**Task**
When the line containing "(Ex. 32:33, cf." is found in the data below, copy it and each line after it through the line containing "trust in him", exactly and with no others.

Page-level text extractions
+++
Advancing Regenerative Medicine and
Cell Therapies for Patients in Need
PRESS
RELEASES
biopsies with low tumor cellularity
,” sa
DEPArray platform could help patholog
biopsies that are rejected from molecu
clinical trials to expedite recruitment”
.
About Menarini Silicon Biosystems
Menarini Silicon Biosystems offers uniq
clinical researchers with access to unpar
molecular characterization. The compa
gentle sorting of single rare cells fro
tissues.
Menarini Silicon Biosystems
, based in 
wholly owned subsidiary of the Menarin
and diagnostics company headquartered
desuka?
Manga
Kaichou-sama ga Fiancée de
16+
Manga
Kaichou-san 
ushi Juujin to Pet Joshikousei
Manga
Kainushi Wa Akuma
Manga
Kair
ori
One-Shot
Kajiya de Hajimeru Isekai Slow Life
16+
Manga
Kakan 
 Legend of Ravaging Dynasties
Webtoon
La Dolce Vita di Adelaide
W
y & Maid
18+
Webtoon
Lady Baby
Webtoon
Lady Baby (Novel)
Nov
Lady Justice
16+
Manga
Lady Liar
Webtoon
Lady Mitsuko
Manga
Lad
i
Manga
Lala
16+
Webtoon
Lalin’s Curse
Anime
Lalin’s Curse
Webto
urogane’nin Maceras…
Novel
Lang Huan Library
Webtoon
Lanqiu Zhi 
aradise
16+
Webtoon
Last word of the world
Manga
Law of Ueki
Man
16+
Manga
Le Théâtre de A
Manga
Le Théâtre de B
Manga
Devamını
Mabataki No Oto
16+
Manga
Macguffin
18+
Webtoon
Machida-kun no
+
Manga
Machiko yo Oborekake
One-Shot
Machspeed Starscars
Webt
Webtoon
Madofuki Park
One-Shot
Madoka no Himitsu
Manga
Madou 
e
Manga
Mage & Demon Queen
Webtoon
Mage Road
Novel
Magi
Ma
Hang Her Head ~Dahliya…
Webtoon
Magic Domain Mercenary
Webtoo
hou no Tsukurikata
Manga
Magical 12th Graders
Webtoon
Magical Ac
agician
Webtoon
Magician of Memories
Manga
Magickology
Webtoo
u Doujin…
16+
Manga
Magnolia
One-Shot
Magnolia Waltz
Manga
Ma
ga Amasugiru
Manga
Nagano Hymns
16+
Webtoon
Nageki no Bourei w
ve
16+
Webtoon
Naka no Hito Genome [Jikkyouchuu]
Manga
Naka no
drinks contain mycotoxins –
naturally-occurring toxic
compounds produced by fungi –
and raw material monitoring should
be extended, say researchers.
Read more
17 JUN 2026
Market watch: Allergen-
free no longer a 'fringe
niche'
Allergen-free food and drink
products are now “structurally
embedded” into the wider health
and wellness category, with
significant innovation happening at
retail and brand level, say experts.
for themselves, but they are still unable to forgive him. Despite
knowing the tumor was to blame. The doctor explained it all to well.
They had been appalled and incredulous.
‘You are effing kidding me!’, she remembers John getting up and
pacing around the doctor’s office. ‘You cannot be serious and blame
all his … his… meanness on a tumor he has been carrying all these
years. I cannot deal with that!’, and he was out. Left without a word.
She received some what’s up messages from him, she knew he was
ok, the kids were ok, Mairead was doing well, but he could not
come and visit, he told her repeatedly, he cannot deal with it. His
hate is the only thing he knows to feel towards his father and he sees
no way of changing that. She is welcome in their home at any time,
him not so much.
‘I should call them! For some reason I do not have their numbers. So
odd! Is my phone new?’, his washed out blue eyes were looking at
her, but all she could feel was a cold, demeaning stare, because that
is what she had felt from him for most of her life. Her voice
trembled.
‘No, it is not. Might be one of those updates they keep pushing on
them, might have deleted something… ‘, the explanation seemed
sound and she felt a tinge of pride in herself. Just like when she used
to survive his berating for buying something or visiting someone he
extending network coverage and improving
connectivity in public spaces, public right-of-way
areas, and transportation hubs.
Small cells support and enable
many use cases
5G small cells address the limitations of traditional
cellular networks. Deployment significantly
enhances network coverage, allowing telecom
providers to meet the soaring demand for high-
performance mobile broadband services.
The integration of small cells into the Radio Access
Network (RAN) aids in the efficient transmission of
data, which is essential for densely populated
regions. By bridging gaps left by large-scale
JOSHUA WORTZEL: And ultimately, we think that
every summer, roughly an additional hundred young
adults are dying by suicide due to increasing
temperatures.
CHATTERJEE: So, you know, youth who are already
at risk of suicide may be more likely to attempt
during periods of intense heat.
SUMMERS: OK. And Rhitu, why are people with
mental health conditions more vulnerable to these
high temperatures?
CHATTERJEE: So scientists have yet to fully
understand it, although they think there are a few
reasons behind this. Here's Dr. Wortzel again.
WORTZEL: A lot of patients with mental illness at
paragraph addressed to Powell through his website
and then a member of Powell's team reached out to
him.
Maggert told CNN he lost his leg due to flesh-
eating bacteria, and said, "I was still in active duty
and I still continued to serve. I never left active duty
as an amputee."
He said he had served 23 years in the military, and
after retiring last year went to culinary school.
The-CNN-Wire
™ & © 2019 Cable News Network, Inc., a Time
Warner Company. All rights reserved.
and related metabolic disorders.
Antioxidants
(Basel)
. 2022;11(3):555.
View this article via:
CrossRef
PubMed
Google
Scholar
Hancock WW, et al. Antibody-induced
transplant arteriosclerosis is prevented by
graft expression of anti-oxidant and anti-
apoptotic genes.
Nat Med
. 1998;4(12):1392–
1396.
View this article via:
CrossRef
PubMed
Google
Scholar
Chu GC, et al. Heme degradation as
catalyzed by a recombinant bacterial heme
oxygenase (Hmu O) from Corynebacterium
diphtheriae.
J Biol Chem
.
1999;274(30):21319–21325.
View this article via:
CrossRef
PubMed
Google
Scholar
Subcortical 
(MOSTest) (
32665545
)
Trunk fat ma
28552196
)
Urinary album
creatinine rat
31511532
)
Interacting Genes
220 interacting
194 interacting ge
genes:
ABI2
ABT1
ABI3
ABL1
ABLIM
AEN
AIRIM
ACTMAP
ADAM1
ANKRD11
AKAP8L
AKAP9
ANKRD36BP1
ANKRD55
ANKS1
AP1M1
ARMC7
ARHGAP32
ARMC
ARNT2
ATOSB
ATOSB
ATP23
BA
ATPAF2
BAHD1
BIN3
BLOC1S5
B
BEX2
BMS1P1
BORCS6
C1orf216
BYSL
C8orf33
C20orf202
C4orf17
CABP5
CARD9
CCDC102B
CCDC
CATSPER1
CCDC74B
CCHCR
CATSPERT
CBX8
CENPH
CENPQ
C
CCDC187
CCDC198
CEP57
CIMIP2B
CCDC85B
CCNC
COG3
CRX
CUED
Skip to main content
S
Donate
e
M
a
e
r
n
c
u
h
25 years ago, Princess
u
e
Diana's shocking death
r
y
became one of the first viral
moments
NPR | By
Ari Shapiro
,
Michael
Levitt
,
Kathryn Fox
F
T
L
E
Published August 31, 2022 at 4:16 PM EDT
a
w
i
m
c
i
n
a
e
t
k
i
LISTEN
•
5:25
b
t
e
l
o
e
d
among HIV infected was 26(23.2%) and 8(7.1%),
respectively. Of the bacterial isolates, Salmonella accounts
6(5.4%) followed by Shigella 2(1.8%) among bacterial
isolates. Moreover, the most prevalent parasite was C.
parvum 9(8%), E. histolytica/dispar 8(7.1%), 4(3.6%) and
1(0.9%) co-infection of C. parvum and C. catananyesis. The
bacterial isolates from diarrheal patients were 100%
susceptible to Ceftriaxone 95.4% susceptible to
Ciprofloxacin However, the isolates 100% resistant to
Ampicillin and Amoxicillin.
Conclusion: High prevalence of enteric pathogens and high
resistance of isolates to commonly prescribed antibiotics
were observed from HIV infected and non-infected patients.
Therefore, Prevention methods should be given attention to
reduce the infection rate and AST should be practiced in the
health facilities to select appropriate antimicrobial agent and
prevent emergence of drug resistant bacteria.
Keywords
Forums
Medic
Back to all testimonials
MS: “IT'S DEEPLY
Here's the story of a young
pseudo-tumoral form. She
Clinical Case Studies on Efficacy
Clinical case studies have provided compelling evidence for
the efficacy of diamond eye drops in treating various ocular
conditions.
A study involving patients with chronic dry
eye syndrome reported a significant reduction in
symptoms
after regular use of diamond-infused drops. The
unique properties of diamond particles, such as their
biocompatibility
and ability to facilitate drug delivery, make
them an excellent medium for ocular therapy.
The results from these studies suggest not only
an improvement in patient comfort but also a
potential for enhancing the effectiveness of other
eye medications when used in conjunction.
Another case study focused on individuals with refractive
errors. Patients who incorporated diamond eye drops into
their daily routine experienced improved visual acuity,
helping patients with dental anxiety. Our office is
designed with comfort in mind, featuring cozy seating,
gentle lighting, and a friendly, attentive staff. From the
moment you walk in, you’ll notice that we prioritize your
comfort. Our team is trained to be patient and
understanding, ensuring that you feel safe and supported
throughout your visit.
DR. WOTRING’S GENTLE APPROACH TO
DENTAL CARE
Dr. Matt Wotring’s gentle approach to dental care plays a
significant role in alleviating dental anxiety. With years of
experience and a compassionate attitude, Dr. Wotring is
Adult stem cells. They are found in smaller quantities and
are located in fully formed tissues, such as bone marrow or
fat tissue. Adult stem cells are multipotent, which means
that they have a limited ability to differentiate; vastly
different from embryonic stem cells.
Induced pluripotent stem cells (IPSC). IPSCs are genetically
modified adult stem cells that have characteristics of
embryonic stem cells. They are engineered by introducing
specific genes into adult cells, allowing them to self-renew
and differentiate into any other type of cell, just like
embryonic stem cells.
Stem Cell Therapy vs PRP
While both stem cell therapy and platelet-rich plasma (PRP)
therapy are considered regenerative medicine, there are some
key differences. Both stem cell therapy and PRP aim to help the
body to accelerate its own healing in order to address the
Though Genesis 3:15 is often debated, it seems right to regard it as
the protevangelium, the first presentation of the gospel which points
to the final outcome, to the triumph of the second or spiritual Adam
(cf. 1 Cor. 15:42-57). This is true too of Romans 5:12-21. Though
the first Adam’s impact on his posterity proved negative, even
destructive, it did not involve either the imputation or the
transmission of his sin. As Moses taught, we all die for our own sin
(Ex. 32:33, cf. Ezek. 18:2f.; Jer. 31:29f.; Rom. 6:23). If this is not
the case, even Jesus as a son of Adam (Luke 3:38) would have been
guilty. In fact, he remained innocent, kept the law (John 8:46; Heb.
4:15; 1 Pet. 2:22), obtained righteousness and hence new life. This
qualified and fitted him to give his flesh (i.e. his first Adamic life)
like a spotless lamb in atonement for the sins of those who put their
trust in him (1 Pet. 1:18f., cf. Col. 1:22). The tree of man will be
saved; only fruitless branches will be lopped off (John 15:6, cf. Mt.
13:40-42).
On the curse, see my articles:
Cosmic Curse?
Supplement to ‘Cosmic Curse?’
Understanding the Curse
+++
**Exercise solution**
(Ex. 32:33, cf. Ezek. 18:2f.; Jer. 31:29f.; Rom. 6:23). If this is not
the case, even Jesus as a son of Adam (Luke 3:38) would have been
guilty. In fact, he remained innocent, kept the law (John 8:46; Heb.
4:15; 1 Pet. 2:22), obtained righteousness and hence new life. This
qualified and fitted him to give his flesh (i.e. his first Adamic life)
like a spotless lamb in atonement for the sins of those who put their
trust in him (1 Pet. 1:18f., cf. Col. 1:22). The tree of man will be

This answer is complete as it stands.